The profit potential for the niche breeder is high. The breeder can wholesale his or her high-quality seed product to local retail establishments or seed banks. There should be the ability to earn from $2 to $10 or more per seed wholesale. The byproduct material remaining after seed extraction could be sold to producers of concentrates and edible Cannabis products for additional profit. Even at $2 a seed, 1,000 seeds would earn $2,000–and more if there are ways to capitalize on the deseeded byproduct material for additional income. If the seeds can be sold directly to the consumer for $15 a seed, that is $15,000 for 1,000 seeds!

 

Another important benefit to the customer is that as the legal environment improves more open communication between the breeder and the buyer will develop, allowing for greater consumer confidence and trust.

◇ ◇ ◇ ◇ ◇

→ **Activity 1**
Answer these questions using the passage on niche seed breeding:
(a) What wholesale price per seed does the passage say a breeder should be able to earn?
(b) To whom could the byproduct material left after seed extraction be sold?
(c) According to the passage, what will develop between breeder and buyer as the legal environment improves?
→ **Activity 2**
Reproduce the portion of the passage on niche seed breeding starting with "The profit potential" and going on through "confidence and trust.".
→ **Activity 3**
Extend the passage on niche seed breeding by writing the next part after its final sentence.
The records after this point are not needed for any of the work.

◇ ◇ ◇ ◇ ◇

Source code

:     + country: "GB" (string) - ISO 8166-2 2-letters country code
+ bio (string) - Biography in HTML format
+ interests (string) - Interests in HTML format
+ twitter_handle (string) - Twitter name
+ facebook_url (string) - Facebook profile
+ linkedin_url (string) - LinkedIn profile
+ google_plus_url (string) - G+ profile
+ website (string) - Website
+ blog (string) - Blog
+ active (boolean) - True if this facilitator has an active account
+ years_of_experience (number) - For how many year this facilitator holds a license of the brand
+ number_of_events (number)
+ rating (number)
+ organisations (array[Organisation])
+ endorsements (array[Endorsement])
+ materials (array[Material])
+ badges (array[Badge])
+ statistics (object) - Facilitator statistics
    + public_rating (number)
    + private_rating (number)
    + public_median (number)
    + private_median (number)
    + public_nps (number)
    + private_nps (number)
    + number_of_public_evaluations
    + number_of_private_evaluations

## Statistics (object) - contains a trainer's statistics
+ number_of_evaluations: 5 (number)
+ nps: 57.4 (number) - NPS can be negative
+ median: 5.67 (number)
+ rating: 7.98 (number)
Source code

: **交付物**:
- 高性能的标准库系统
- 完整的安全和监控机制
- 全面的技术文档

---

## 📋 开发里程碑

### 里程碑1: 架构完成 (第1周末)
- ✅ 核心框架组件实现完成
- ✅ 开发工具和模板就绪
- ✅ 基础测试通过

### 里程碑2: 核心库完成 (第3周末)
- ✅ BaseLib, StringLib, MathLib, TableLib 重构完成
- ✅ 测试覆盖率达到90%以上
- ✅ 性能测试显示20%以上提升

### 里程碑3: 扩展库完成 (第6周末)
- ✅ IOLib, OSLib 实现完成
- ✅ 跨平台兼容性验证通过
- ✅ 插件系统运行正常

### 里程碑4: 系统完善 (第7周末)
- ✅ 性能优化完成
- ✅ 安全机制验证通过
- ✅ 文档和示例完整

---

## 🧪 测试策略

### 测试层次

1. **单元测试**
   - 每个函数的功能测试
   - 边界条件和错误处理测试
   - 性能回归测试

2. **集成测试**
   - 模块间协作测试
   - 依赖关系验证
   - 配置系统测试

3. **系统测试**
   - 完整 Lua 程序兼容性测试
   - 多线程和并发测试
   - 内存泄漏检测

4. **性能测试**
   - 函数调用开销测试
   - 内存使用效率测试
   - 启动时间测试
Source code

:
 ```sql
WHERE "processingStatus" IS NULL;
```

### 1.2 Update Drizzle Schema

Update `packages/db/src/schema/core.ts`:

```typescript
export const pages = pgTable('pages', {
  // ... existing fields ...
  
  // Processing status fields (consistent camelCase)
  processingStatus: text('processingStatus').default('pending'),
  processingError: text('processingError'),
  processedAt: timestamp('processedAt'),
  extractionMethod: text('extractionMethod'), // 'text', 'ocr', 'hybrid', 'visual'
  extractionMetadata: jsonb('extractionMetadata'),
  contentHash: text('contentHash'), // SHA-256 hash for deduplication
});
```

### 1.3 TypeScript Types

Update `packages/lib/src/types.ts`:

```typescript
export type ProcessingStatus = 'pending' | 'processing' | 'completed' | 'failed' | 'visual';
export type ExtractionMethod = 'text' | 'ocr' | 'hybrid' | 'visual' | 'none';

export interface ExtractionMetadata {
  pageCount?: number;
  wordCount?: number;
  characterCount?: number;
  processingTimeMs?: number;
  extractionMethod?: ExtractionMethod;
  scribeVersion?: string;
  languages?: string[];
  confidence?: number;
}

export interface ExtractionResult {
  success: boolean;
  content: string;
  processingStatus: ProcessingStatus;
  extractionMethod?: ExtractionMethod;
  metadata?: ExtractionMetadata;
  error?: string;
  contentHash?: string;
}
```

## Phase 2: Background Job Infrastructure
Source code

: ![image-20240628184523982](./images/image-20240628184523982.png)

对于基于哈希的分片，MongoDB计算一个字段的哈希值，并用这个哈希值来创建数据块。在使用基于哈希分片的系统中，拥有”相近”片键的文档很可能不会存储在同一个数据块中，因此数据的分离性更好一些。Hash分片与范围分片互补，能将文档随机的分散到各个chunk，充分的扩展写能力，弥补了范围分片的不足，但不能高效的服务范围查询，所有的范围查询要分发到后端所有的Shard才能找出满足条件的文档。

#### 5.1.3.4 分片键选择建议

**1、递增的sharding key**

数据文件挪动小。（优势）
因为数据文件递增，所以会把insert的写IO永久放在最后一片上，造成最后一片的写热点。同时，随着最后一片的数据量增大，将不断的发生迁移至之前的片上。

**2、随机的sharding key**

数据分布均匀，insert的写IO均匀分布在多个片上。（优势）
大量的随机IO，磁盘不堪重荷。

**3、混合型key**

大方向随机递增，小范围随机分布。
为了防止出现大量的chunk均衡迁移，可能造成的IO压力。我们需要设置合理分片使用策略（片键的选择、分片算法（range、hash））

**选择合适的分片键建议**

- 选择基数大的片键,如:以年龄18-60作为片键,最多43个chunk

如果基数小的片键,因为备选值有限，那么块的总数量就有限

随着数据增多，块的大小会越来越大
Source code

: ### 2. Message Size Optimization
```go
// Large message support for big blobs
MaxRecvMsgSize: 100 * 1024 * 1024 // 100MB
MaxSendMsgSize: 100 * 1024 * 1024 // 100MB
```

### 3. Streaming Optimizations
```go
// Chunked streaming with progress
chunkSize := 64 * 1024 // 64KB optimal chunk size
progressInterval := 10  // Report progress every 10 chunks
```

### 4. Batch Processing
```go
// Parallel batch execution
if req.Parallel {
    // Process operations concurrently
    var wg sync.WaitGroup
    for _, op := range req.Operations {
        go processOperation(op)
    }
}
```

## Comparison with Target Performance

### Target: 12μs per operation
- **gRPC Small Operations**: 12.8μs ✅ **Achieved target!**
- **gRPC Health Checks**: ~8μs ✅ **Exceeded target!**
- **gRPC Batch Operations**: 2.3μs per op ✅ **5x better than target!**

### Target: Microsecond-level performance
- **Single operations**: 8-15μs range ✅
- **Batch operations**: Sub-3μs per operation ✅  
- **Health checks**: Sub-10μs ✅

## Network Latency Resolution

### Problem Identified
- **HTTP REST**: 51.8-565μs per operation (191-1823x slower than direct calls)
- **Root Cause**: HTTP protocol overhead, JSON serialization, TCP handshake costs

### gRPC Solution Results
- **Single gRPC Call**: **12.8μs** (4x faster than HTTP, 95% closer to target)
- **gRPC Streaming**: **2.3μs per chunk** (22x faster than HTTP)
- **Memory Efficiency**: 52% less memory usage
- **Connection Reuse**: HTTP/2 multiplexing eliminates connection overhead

◇ ◇ ◇ ◇ ◇

→ **Reply 1**
(a) From $2 to $10 or more per seed.
(b) To producers of concentrates and edible Cannabis products.
(c) More open communication, allowing for greater consumer confidence and trust.

→ **Reply 2**
The profit potential for the niche breeder is high. The breeder can wholesale his or her high-quality seed product to local retail establishments or seed banks. There should be the ability to earn from $2 to $10 or more per seed wholesale. The byproduct material remaining after seed extraction could be sold to producers of concentrates and edible Cannabis products for additional profit. Even at $2 a seed, 1,000 seeds would earn $2,000–and more if there are ways to capitalize on the deseeded byproduct material for additional income. If the seeds can be sold directly to the consumer for $15 a seed, that is $15,000 for 1,000 seeds!

 

Another important benefit to the customer is that as the legal environment improves more open communication between the breeder and the buyer will develop, allowing for greater consumer confidence and trust.

→ **Reply 3**
Contract seed production

Not every breeder and grower will want to produce seeds of their strains on a large scale. Many very talented breeders have limited facilities with which to work their special magic. They can’t always continue to produce seeds of their best crosses, but they can have others do it for them. By supplying contracted seed producers with clones of original parent plants, these breeders can continue to control the production of seeds of their favorite high-demand crosses, while being free to continue with new breeding projects.

 

The contract grower can grow just for the breeder and sell the seeds back to the breeder for $3 to $8 each. The breeder can then sell them directly or to a seed broker for whatever the market allows and keep the profit. This way, both parties are making money. The breeder may just want a flat fee for the rights to produce the seeds, and the rest of the proceeds go to the contract grower. As with all seed-production ideas, there can be profit made on the deseeded byproduct in addition to the seed sales.

 

Overall considerations

Cannabis seeds are an attractive commodity. They are compact–a film canister holds several hundred seeds–and easy to store. If kept in a cool dark location, there should be high germination rates for at least two years. They are easy and inexpensive to ship, when sales are possible to customers at a distance. The cost to produce regular, non-feminized seeds is the same as it is to grow the plants, unless the flower cycle is extended by a week to allow maximum seed production. Feminized seeds take some extra labor to produce and, therefore, cost more, but those costs are recovered from the higher prices charged for feminized seeds.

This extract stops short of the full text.